川崎Fはこの直後にメンバーを代えて5バックにして、柏の攻撃を封じようとしたが、やすやすと崩した。
「スペースはなかったりするけれど、回していく中でスキはいくつかあったんで」
今年のチームが繰り返してきたパスワークで穴を見つけ、こじ開け、シュートを狙っていくスタイルへの自信は揺るぎない。まずそれが実ったのは、73分だ。仲間隼斗がゴール右下に蹴り込んで、1点差。ますますスタジアムの盛り上がりが選手たちを後押しする。
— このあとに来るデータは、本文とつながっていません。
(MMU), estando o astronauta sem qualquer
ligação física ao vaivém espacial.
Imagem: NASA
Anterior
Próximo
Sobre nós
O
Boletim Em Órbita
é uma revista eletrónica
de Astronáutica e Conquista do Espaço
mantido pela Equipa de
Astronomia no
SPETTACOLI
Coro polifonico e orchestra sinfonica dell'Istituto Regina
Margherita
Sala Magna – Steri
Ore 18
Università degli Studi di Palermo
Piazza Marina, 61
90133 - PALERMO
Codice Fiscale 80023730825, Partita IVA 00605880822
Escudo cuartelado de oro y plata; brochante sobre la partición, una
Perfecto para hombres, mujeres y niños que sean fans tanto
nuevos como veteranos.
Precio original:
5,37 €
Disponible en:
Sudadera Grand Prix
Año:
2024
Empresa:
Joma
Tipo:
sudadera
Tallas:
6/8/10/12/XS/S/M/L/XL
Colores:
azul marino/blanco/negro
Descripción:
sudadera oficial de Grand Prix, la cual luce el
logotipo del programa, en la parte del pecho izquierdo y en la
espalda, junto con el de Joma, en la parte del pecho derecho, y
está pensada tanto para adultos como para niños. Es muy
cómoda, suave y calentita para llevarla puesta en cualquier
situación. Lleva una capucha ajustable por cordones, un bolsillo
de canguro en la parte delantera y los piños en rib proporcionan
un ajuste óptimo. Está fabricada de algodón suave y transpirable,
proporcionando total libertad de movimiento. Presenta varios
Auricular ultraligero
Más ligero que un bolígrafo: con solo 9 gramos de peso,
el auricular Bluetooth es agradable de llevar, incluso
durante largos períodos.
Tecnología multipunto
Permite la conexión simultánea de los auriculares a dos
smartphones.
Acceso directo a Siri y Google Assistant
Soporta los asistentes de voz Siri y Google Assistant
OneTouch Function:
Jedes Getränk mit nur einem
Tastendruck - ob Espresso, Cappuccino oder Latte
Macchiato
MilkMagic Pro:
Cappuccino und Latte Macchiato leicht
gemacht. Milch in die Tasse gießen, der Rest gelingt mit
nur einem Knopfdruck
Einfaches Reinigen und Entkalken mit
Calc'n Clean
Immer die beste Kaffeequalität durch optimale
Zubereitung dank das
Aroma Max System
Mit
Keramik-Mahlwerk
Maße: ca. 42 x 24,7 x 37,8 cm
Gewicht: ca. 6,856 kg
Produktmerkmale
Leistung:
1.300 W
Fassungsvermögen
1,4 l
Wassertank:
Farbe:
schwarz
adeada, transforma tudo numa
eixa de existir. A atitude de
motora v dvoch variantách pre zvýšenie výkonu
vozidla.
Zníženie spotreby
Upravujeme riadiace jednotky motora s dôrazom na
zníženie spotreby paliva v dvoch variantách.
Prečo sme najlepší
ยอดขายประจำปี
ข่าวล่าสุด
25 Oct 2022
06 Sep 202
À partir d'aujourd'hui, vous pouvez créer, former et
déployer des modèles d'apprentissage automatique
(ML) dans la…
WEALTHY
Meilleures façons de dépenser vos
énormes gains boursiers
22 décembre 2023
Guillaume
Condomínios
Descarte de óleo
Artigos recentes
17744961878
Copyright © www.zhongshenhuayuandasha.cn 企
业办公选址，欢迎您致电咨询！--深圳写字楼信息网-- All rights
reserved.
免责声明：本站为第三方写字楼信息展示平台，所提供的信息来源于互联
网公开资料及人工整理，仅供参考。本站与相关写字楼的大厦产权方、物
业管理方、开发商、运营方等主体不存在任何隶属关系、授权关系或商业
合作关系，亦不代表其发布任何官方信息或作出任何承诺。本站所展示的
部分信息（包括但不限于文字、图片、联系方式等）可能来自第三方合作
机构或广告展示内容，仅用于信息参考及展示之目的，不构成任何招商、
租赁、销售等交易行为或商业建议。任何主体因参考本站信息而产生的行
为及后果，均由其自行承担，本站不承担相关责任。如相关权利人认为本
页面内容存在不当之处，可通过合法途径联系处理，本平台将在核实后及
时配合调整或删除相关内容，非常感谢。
そして、ここからは細谷劇場。リカルド・ロドリゲス監督の言う「パワー」が炸裂する。
73分、今度は左のポケットに潜り込んだ仲間が中央へ送ると、細谷がヘッドで力強くたたき込んだ。
「高すぎず低すぎずいいボールが来ました」
「ディフェンスラインとうまく駆け引きできたので、相手の前に入って当てられたと思います」
これで2試合合計でスコアをイーブンにした。だが、勢いは止まらない。またも仲間と細谷のコンビだ。
90+2分、左で細かくボールを動かしてから仲間がループパスをペナルティーエリアの中へ、細谷は佐々木旭を背中でブロックしながら胸で収めると、倒れ込みながらも振り向きざまに右足で突き刺して、ついに4点目を決めて逆転だ。
「うまくいいところにいけたので、射抜くだけでした。胸トラップでうまく収められたので、もう少し運んでもと思いましたけど、振り抜いたほうがいいかなと」
リカルド・ロドリゲス監督も鼻高々だ。
「今日は真大が素晴らしい活躍をしてくれました。戦術的なゲームプランにおいて垣田をスタメンで起用することが多いですけれども、それは試合終盤、強度が落ち、相手が間延びしたところでのほうが真大が活躍できると思っているので、彼をベンチスタートにして後半投入するという形を採用しています」
その戦略がおもしろいようにはまったのだ。リーグ戦では31試合に出場して先発は11試合、1113分とプレー時間が短いが、7ゴールはチームトップ。その嗅覚を存分に生かしている。
「決勝に連れていくだけではなくて、自分が点を取って優勝したいと思います」
細谷真大、堂々のゴール&優勝宣言もパワフルである。